• [Reading passage]
--- --- ---
Rick Allison (real name: Éric Vleminckx, born July 17, 1964, in Brussels) is a Belgian-born Canadian singer, author and  record producer.

Biography

In 1990, Allison met singer Lara Fabian in a piano-bar in Brussels. They started writing their first songs together and went to Montréal in 1991 to work on Fabian's first album. This record came out in 1991 in Canada and was a huge commercial success. Allison produced Fabian's following francophone albums Carpe Diem, Pure and Nue, all of which performed very well and spawned several hit singles in Canada and French-speaking Europe. He also worked on her first English-language album Lara Fabian.

For the Eurovision Song Contest in 2002, Allison wrote the music for the French entry, "Il faut du temps" by Sandrine François. That same year, he contributed three songs on Johnny Hallyday's album À la vie, à la mort, including the single Pense à moi.

Allison had another major success when he produced Chimène Badi's debut album Entre nous in 2003. The single of the same name topped the French Singles Chart. Later on he worked with other young female singers, including Nolwenn Leroy, Julie Zenatti and Élodie Frégé.

In 2004, Allison and Fabian, who had been a couple in real life, broke up and also ended their professional relationship. This was followed by a series of legal battles over the use of the copyright of Fabian's songs. Allison also contributed five songs to Chimène Badi's hit album Dis-moi que tu m'aimes and worked on two songs Michel Sardou's album Du plaisir.

Since, he has composed songs for several French and French-Canadian singers such as Gino Quilico, Vincent Niclo, Marc-André Fortin, Suzie Villeneuve and Magalie Vaé, for whom he produced the album Magalie in 2006.

In 2004, Allison won the International Achievement Award with co-writer Lara Fabian at the Francophone SOCAN Awards in Montreal.
--- --- ---
• [Data provided]
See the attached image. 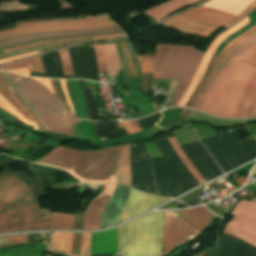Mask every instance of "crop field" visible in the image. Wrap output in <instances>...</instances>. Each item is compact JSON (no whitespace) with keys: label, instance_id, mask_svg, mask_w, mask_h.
<instances>
[{"label":"crop field","instance_id":"8a807250","mask_svg":"<svg viewBox=\"0 0 256 256\" xmlns=\"http://www.w3.org/2000/svg\"><path fill=\"white\" fill-rule=\"evenodd\" d=\"M235 60L256 67V41ZM235 60H221L193 108L220 117L247 116L256 96V68Z\"/></svg>","mask_w":256,"mask_h":256},{"label":"crop field","instance_id":"ac0d7876","mask_svg":"<svg viewBox=\"0 0 256 256\" xmlns=\"http://www.w3.org/2000/svg\"><path fill=\"white\" fill-rule=\"evenodd\" d=\"M50 211L41 210L24 182L12 175L0 177V233L49 229Z\"/></svg>","mask_w":256,"mask_h":256},{"label":"crop field","instance_id":"34b2d1b8","mask_svg":"<svg viewBox=\"0 0 256 256\" xmlns=\"http://www.w3.org/2000/svg\"><path fill=\"white\" fill-rule=\"evenodd\" d=\"M121 148L116 146L95 152H82L59 146L35 162L60 167L82 181L115 183Z\"/></svg>","mask_w":256,"mask_h":256},{"label":"crop field","instance_id":"412701ff","mask_svg":"<svg viewBox=\"0 0 256 256\" xmlns=\"http://www.w3.org/2000/svg\"><path fill=\"white\" fill-rule=\"evenodd\" d=\"M194 49L188 46L157 45L154 57L151 56L153 77L181 80L172 106L179 102L204 55ZM136 58L141 71L151 73L150 56Z\"/></svg>","mask_w":256,"mask_h":256},{"label":"crop field","instance_id":"f4fd0767","mask_svg":"<svg viewBox=\"0 0 256 256\" xmlns=\"http://www.w3.org/2000/svg\"><path fill=\"white\" fill-rule=\"evenodd\" d=\"M115 25L109 15H100L97 17H85L80 20L69 21H45V22H28L18 24L13 29L0 32V38L22 33L41 32V31H53V30H68V29H82L102 26ZM121 31L118 26L83 29V30H69V31H56V32H41L24 34L20 36L8 37L0 39V48L23 42H29L34 40H40L52 37L72 36V35H84L94 33L105 32H117Z\"/></svg>","mask_w":256,"mask_h":256},{"label":"crop field","instance_id":"dd49c442","mask_svg":"<svg viewBox=\"0 0 256 256\" xmlns=\"http://www.w3.org/2000/svg\"><path fill=\"white\" fill-rule=\"evenodd\" d=\"M254 1L255 0H211L203 6L238 15ZM203 6H199L168 19L160 25L166 28L172 26L184 33L202 35L208 38L215 30L236 17V15Z\"/></svg>","mask_w":256,"mask_h":256},{"label":"crop field","instance_id":"e52e79f7","mask_svg":"<svg viewBox=\"0 0 256 256\" xmlns=\"http://www.w3.org/2000/svg\"><path fill=\"white\" fill-rule=\"evenodd\" d=\"M8 74L41 116L47 129L68 126L80 120L36 81L16 74Z\"/></svg>","mask_w":256,"mask_h":256},{"label":"crop field","instance_id":"d8731c3e","mask_svg":"<svg viewBox=\"0 0 256 256\" xmlns=\"http://www.w3.org/2000/svg\"><path fill=\"white\" fill-rule=\"evenodd\" d=\"M164 212H151L136 220L135 238L119 256H162Z\"/></svg>","mask_w":256,"mask_h":256},{"label":"crop field","instance_id":"5a996713","mask_svg":"<svg viewBox=\"0 0 256 256\" xmlns=\"http://www.w3.org/2000/svg\"><path fill=\"white\" fill-rule=\"evenodd\" d=\"M231 215L234 219L226 225L224 232L256 246V202H238Z\"/></svg>","mask_w":256,"mask_h":256},{"label":"crop field","instance_id":"3316defc","mask_svg":"<svg viewBox=\"0 0 256 256\" xmlns=\"http://www.w3.org/2000/svg\"><path fill=\"white\" fill-rule=\"evenodd\" d=\"M199 234L179 216L172 212H165L163 256L170 253L175 247L194 239Z\"/></svg>","mask_w":256,"mask_h":256},{"label":"crop field","instance_id":"28ad6ade","mask_svg":"<svg viewBox=\"0 0 256 256\" xmlns=\"http://www.w3.org/2000/svg\"><path fill=\"white\" fill-rule=\"evenodd\" d=\"M169 199L131 189L127 204L121 215V222L154 208Z\"/></svg>","mask_w":256,"mask_h":256},{"label":"crop field","instance_id":"d1516ede","mask_svg":"<svg viewBox=\"0 0 256 256\" xmlns=\"http://www.w3.org/2000/svg\"><path fill=\"white\" fill-rule=\"evenodd\" d=\"M247 22H249L248 18L246 17L244 20H242L239 24L235 25L234 27H232L231 29L227 30L226 32L220 34L210 45L209 49L207 50V52L205 53L196 73L195 76L192 80V82L190 83V85L188 86V88L186 89L184 95L182 96L180 102L178 103L177 106H184V104L186 103L187 99L189 98V96L192 94V92L195 90L200 78L202 77L208 62L214 52V50L217 48V46L231 33H233L234 31H236L237 29H239L240 27H242L244 24H246ZM248 24V23H247Z\"/></svg>","mask_w":256,"mask_h":256},{"label":"crop field","instance_id":"22f410ed","mask_svg":"<svg viewBox=\"0 0 256 256\" xmlns=\"http://www.w3.org/2000/svg\"><path fill=\"white\" fill-rule=\"evenodd\" d=\"M115 185H107L104 192L90 201L84 217L83 230H94L99 228L100 217L113 192Z\"/></svg>","mask_w":256,"mask_h":256},{"label":"crop field","instance_id":"cbeb9de0","mask_svg":"<svg viewBox=\"0 0 256 256\" xmlns=\"http://www.w3.org/2000/svg\"><path fill=\"white\" fill-rule=\"evenodd\" d=\"M90 233H83L81 256H90ZM73 233H53L51 252L57 255L74 256L70 254Z\"/></svg>","mask_w":256,"mask_h":256},{"label":"crop field","instance_id":"5142ce71","mask_svg":"<svg viewBox=\"0 0 256 256\" xmlns=\"http://www.w3.org/2000/svg\"><path fill=\"white\" fill-rule=\"evenodd\" d=\"M100 254L117 255V227L92 233L91 256Z\"/></svg>","mask_w":256,"mask_h":256},{"label":"crop field","instance_id":"d9b57169","mask_svg":"<svg viewBox=\"0 0 256 256\" xmlns=\"http://www.w3.org/2000/svg\"><path fill=\"white\" fill-rule=\"evenodd\" d=\"M175 213L200 233L211 216L204 207L193 208L185 211H175Z\"/></svg>","mask_w":256,"mask_h":256},{"label":"crop field","instance_id":"733c2abd","mask_svg":"<svg viewBox=\"0 0 256 256\" xmlns=\"http://www.w3.org/2000/svg\"><path fill=\"white\" fill-rule=\"evenodd\" d=\"M50 233L27 234V244L49 243ZM12 244H26V234L0 237V248ZM49 250V244H46Z\"/></svg>","mask_w":256,"mask_h":256},{"label":"crop field","instance_id":"4a817a6b","mask_svg":"<svg viewBox=\"0 0 256 256\" xmlns=\"http://www.w3.org/2000/svg\"><path fill=\"white\" fill-rule=\"evenodd\" d=\"M195 1L197 0H171L163 5L145 12V14L159 22L162 18L192 4Z\"/></svg>","mask_w":256,"mask_h":256},{"label":"crop field","instance_id":"bc2a9ffb","mask_svg":"<svg viewBox=\"0 0 256 256\" xmlns=\"http://www.w3.org/2000/svg\"><path fill=\"white\" fill-rule=\"evenodd\" d=\"M116 183L126 184L131 186V173H130V144L124 145L122 148Z\"/></svg>","mask_w":256,"mask_h":256},{"label":"crop field","instance_id":"214f88e0","mask_svg":"<svg viewBox=\"0 0 256 256\" xmlns=\"http://www.w3.org/2000/svg\"><path fill=\"white\" fill-rule=\"evenodd\" d=\"M102 47L108 69V76L113 77L121 65L116 44H106L102 45Z\"/></svg>","mask_w":256,"mask_h":256},{"label":"crop field","instance_id":"92a150f3","mask_svg":"<svg viewBox=\"0 0 256 256\" xmlns=\"http://www.w3.org/2000/svg\"><path fill=\"white\" fill-rule=\"evenodd\" d=\"M134 220L118 227V252L134 236Z\"/></svg>","mask_w":256,"mask_h":256},{"label":"crop field","instance_id":"dafd665d","mask_svg":"<svg viewBox=\"0 0 256 256\" xmlns=\"http://www.w3.org/2000/svg\"><path fill=\"white\" fill-rule=\"evenodd\" d=\"M74 215L71 214H54L51 216V230L55 229H72Z\"/></svg>","mask_w":256,"mask_h":256},{"label":"crop field","instance_id":"00972430","mask_svg":"<svg viewBox=\"0 0 256 256\" xmlns=\"http://www.w3.org/2000/svg\"><path fill=\"white\" fill-rule=\"evenodd\" d=\"M0 81L6 87L10 94L7 96L23 111L25 112L32 120H35L38 127L41 129L38 119L36 116L28 109V107L23 103V101L18 97V95L12 90V88L7 84V82L0 75Z\"/></svg>","mask_w":256,"mask_h":256},{"label":"crop field","instance_id":"a9b5d70f","mask_svg":"<svg viewBox=\"0 0 256 256\" xmlns=\"http://www.w3.org/2000/svg\"><path fill=\"white\" fill-rule=\"evenodd\" d=\"M173 149L175 150L176 154L178 155V157L181 159V161L184 163V165L187 167V169L193 174V176L195 177V179L200 183H204L206 182L201 175L194 169V167L191 165V163L188 161V159L186 158V156L184 155V153L182 152V150L179 148L175 137H171L168 138Z\"/></svg>","mask_w":256,"mask_h":256},{"label":"crop field","instance_id":"4177f3b9","mask_svg":"<svg viewBox=\"0 0 256 256\" xmlns=\"http://www.w3.org/2000/svg\"><path fill=\"white\" fill-rule=\"evenodd\" d=\"M1 75L5 78V80L8 82V84L13 88V90L19 95V97L25 102V104L30 108V110L37 116L39 119L43 129H46L40 116L37 114V112L34 110V108L31 106L29 101L26 99V97L23 95V93L20 91V89L16 86V84L11 80V78L6 74V72H0Z\"/></svg>","mask_w":256,"mask_h":256},{"label":"crop field","instance_id":"730fd06b","mask_svg":"<svg viewBox=\"0 0 256 256\" xmlns=\"http://www.w3.org/2000/svg\"><path fill=\"white\" fill-rule=\"evenodd\" d=\"M255 40H256V31L252 35H250L248 38H246L244 41H242L240 44H238L236 47H234L226 56L234 59L242 51H244L249 45H251Z\"/></svg>","mask_w":256,"mask_h":256},{"label":"crop field","instance_id":"eef30255","mask_svg":"<svg viewBox=\"0 0 256 256\" xmlns=\"http://www.w3.org/2000/svg\"><path fill=\"white\" fill-rule=\"evenodd\" d=\"M0 107L9 111L14 116L18 117L26 125L30 126L29 120L24 118L1 94H0Z\"/></svg>","mask_w":256,"mask_h":256},{"label":"crop field","instance_id":"ae1a2a85","mask_svg":"<svg viewBox=\"0 0 256 256\" xmlns=\"http://www.w3.org/2000/svg\"><path fill=\"white\" fill-rule=\"evenodd\" d=\"M59 54H60L64 74L65 75H74L72 66H71V62H70V58H69V54H68V50L67 49L59 50Z\"/></svg>","mask_w":256,"mask_h":256},{"label":"crop field","instance_id":"d3111659","mask_svg":"<svg viewBox=\"0 0 256 256\" xmlns=\"http://www.w3.org/2000/svg\"><path fill=\"white\" fill-rule=\"evenodd\" d=\"M253 27V26H252ZM256 30V25L251 28L250 30L244 32L241 36L235 38L233 41H231L220 53V55L227 54L234 46H236L238 43H240L242 40H244L246 37H248L250 34H252Z\"/></svg>","mask_w":256,"mask_h":256},{"label":"crop field","instance_id":"750c4746","mask_svg":"<svg viewBox=\"0 0 256 256\" xmlns=\"http://www.w3.org/2000/svg\"><path fill=\"white\" fill-rule=\"evenodd\" d=\"M24 67H28L29 71L34 72L28 58L25 60L7 64L4 66H0V70H8V69H16V68H24Z\"/></svg>","mask_w":256,"mask_h":256},{"label":"crop field","instance_id":"bd1437ed","mask_svg":"<svg viewBox=\"0 0 256 256\" xmlns=\"http://www.w3.org/2000/svg\"><path fill=\"white\" fill-rule=\"evenodd\" d=\"M94 48L96 53L98 72L107 71L101 45L94 46Z\"/></svg>","mask_w":256,"mask_h":256},{"label":"crop field","instance_id":"1d83c4d3","mask_svg":"<svg viewBox=\"0 0 256 256\" xmlns=\"http://www.w3.org/2000/svg\"><path fill=\"white\" fill-rule=\"evenodd\" d=\"M123 34H124V33L111 34V35H103V36H93V39L110 38V37H115V36H119V35H123ZM83 38H91V37H83ZM74 39H78V38H74ZM65 40H71V39H65ZM55 41H63V40L45 41V42H41V43H35V44L24 45V46L16 47V48L9 49V50H6V51H2L1 53L7 52V51H10V50H14V49H17V48H21V47L32 46V45H38V44H43V43H48V42H55Z\"/></svg>","mask_w":256,"mask_h":256},{"label":"crop field","instance_id":"120bbe31","mask_svg":"<svg viewBox=\"0 0 256 256\" xmlns=\"http://www.w3.org/2000/svg\"><path fill=\"white\" fill-rule=\"evenodd\" d=\"M255 7H256V1L252 5H250L245 11H243L237 18L233 19L231 22L224 25L223 27H225L227 29L230 28L232 25L237 23L239 20L246 17Z\"/></svg>","mask_w":256,"mask_h":256},{"label":"crop field","instance_id":"d32e631a","mask_svg":"<svg viewBox=\"0 0 256 256\" xmlns=\"http://www.w3.org/2000/svg\"><path fill=\"white\" fill-rule=\"evenodd\" d=\"M122 123H123L128 134L141 131V128H140L137 120L129 121V122H122Z\"/></svg>","mask_w":256,"mask_h":256},{"label":"crop field","instance_id":"5866460e","mask_svg":"<svg viewBox=\"0 0 256 256\" xmlns=\"http://www.w3.org/2000/svg\"><path fill=\"white\" fill-rule=\"evenodd\" d=\"M125 64H126V67H127L128 73H129V77L130 78H138L131 55H130V52L127 55Z\"/></svg>","mask_w":256,"mask_h":256},{"label":"crop field","instance_id":"028f5c9d","mask_svg":"<svg viewBox=\"0 0 256 256\" xmlns=\"http://www.w3.org/2000/svg\"><path fill=\"white\" fill-rule=\"evenodd\" d=\"M81 236H82V233H75L72 251H71L72 254H76V255L80 254Z\"/></svg>","mask_w":256,"mask_h":256},{"label":"crop field","instance_id":"e1f06a70","mask_svg":"<svg viewBox=\"0 0 256 256\" xmlns=\"http://www.w3.org/2000/svg\"><path fill=\"white\" fill-rule=\"evenodd\" d=\"M30 61H31V64L33 66V69L35 72H44L43 70V66H42V61H41V57L40 55L39 56H36V57H31L29 58Z\"/></svg>","mask_w":256,"mask_h":256},{"label":"crop field","instance_id":"0bd39190","mask_svg":"<svg viewBox=\"0 0 256 256\" xmlns=\"http://www.w3.org/2000/svg\"><path fill=\"white\" fill-rule=\"evenodd\" d=\"M48 132H53V133H58V134H66V135H71V131L69 127H64V128H56V129H50V130H45ZM72 136V135H71Z\"/></svg>","mask_w":256,"mask_h":256},{"label":"crop field","instance_id":"b80d0937","mask_svg":"<svg viewBox=\"0 0 256 256\" xmlns=\"http://www.w3.org/2000/svg\"><path fill=\"white\" fill-rule=\"evenodd\" d=\"M0 93L12 104L14 105L25 117L30 119L25 113H23L5 94H8L7 90L0 83ZM31 120V119H30Z\"/></svg>","mask_w":256,"mask_h":256},{"label":"crop field","instance_id":"c035e120","mask_svg":"<svg viewBox=\"0 0 256 256\" xmlns=\"http://www.w3.org/2000/svg\"><path fill=\"white\" fill-rule=\"evenodd\" d=\"M33 54H37V51L35 52H31V53H27V54H23V55H19V56H15V57H11V58H7L4 60H0V63H4V62H8V61H12V60H16V59H20V58H24Z\"/></svg>","mask_w":256,"mask_h":256},{"label":"crop field","instance_id":"c21b1889","mask_svg":"<svg viewBox=\"0 0 256 256\" xmlns=\"http://www.w3.org/2000/svg\"><path fill=\"white\" fill-rule=\"evenodd\" d=\"M60 82H61V86H62L63 92H64V94H65V97H66V99H67V102H68V104H69V106H70L72 112L74 113V110H73L71 101H70V99H69L68 92H67V90H66V83H65V80H60Z\"/></svg>","mask_w":256,"mask_h":256},{"label":"crop field","instance_id":"03da06ac","mask_svg":"<svg viewBox=\"0 0 256 256\" xmlns=\"http://www.w3.org/2000/svg\"><path fill=\"white\" fill-rule=\"evenodd\" d=\"M34 80H36L38 83H40L41 85H43L44 87H46L47 89H49L51 92L52 89H51V85H50V81L49 80H45V79H35V78H32ZM53 94V93H52ZM54 95V94H53Z\"/></svg>","mask_w":256,"mask_h":256},{"label":"crop field","instance_id":"b54c1fbb","mask_svg":"<svg viewBox=\"0 0 256 256\" xmlns=\"http://www.w3.org/2000/svg\"><path fill=\"white\" fill-rule=\"evenodd\" d=\"M8 71H11V72H14V73H17V74H21V75H25V76H30L29 73H28L27 68L16 69V70H8Z\"/></svg>","mask_w":256,"mask_h":256},{"label":"crop field","instance_id":"5d738f31","mask_svg":"<svg viewBox=\"0 0 256 256\" xmlns=\"http://www.w3.org/2000/svg\"><path fill=\"white\" fill-rule=\"evenodd\" d=\"M119 43H120L121 51H122L123 58H124V56L126 54V51H127V45H126L125 41H122V42H119Z\"/></svg>","mask_w":256,"mask_h":256},{"label":"crop field","instance_id":"d23c7cc5","mask_svg":"<svg viewBox=\"0 0 256 256\" xmlns=\"http://www.w3.org/2000/svg\"><path fill=\"white\" fill-rule=\"evenodd\" d=\"M255 116H256V100L251 108V111H250L248 117H255Z\"/></svg>","mask_w":256,"mask_h":256},{"label":"crop field","instance_id":"425ffa30","mask_svg":"<svg viewBox=\"0 0 256 256\" xmlns=\"http://www.w3.org/2000/svg\"><path fill=\"white\" fill-rule=\"evenodd\" d=\"M0 126L4 127V122L0 120Z\"/></svg>","mask_w":256,"mask_h":256},{"label":"crop field","instance_id":"25e5ab78","mask_svg":"<svg viewBox=\"0 0 256 256\" xmlns=\"http://www.w3.org/2000/svg\"><path fill=\"white\" fill-rule=\"evenodd\" d=\"M206 252V251H205ZM205 252H203V253H201V254H199V255H197V256H204L205 254Z\"/></svg>","mask_w":256,"mask_h":256},{"label":"crop field","instance_id":"73cf0c24","mask_svg":"<svg viewBox=\"0 0 256 256\" xmlns=\"http://www.w3.org/2000/svg\"><path fill=\"white\" fill-rule=\"evenodd\" d=\"M253 172H256V168L254 169V171Z\"/></svg>","mask_w":256,"mask_h":256},{"label":"crop field","instance_id":"89e229c0","mask_svg":"<svg viewBox=\"0 0 256 256\" xmlns=\"http://www.w3.org/2000/svg\"><path fill=\"white\" fill-rule=\"evenodd\" d=\"M255 137H256V135H255Z\"/></svg>","mask_w":256,"mask_h":256}]
</instances>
--- --- ---
• [Required tasks]
a) From the sentence in the Rick Allison biography that begins "Since, he has composed songs," list every singer named as someone he has composed songs for.
b) Answer these about the Rick Allison biography:
(i) Where did Allison first meet Lara Fabian?
(ii) For which song did he write the music at the 2002 Eurovision Song Contest?
(iii) What album did he produce for Magalie Vaé, and in what year?
c) Pick up the Rick Allison biography after its final sentence and carry it on.
The lines have nothing to do with the work here.

• [Outputs by task]
a)
Gino Quilico
Vincent Niclo
Marc-André Fortin
Suzie Villeneuve
Magalie Vaé

b)
(i) In a piano-bar in Brussels.
(ii) "Il faut du temps," the French entry sung by Sandrine François.
(iii) The album Magalie, in 2006.

c)
 1991: l'album éponyme of Lara Fabian released by Allison along with single Qui pense à l'amour?
 1993: Écris moi and Quelle heure est-il à Montréal in the album Pourquoi tu pars of Nancy Martinez
 1995: Album Carpe Diem of Lara Fabian released by Allison
 1996: Album Pure of Lara Fabian released by Allison along with singles Tout, Humana, Je t'aime, Si tu m’aimes and La différence
 1998: Album Prends-moi of Patrick Fiori released by Allison along with singles Elle est and J’en ai mis du temps
 1999: Single De la peau for Sandy Valentino, written with Lara Fabian
 1999: Album Lara Fabian Live
 1999: Album Chaque feu of Roch Voisine along with the single Et si
 2001: Album Nue of Lara Fabian released by Allison along with the singles J'y crois encore, Immortelle, Aimer déjà et Tu es mon autre
 2001: Duo Et maintenant by Lara Fabian and Florent Pagny for the album 2 of the last 
 2002: Music for the song  Il faut du temps of Sandrine François, in collaboration with Patrick Bruel ( which has been the song for the contestant from France for the Eurovision song contest)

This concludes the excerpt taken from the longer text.